─── ENTRIES SUPPLIED ───

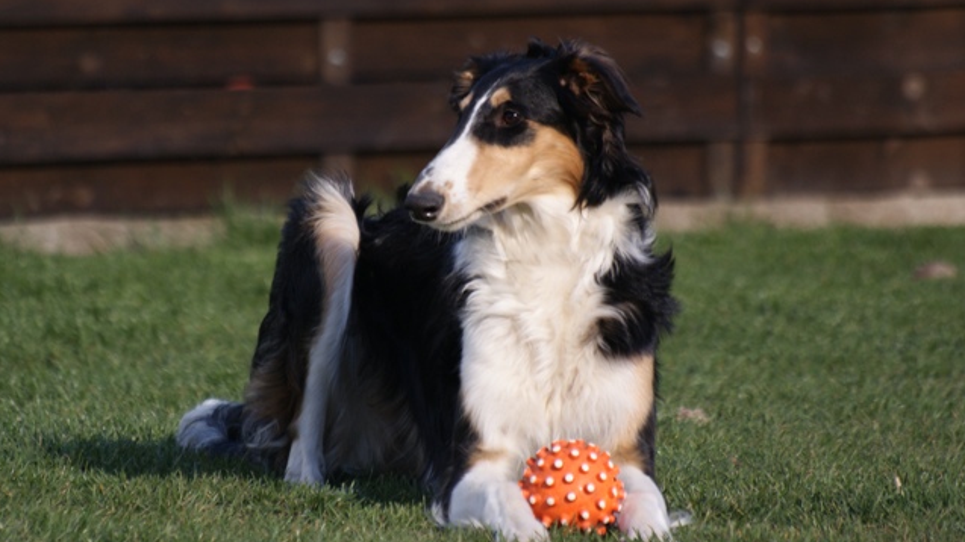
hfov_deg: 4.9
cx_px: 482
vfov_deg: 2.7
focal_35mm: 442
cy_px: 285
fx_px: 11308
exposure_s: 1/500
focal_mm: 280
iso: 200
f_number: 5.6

───
─── ENTRIES SUPPLIED ───

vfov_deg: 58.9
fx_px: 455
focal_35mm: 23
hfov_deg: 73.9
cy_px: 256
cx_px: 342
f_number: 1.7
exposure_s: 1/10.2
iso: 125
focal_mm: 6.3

───
─── ENTRIES SUPPLIED ───

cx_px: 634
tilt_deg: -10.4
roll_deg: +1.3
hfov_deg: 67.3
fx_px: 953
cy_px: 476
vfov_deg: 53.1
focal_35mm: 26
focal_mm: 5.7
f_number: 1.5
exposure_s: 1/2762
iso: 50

───

• _WHAT YOU NEED TO DO_
From the records above, quote only the lines running from the line with "vfov_deg: 58.9" to the line with "focal_mm: 6.3", both lines included.

• _YOUR RESPONSE_
vfov_deg: 58.9
fx_px: 455
focal_35mm: 23
hfov_deg: 73.9
cy_px: 256
cx_px: 342
f_number: 1.7
exposure_s: 1/10.2
iso: 125
focal_mm: 6.3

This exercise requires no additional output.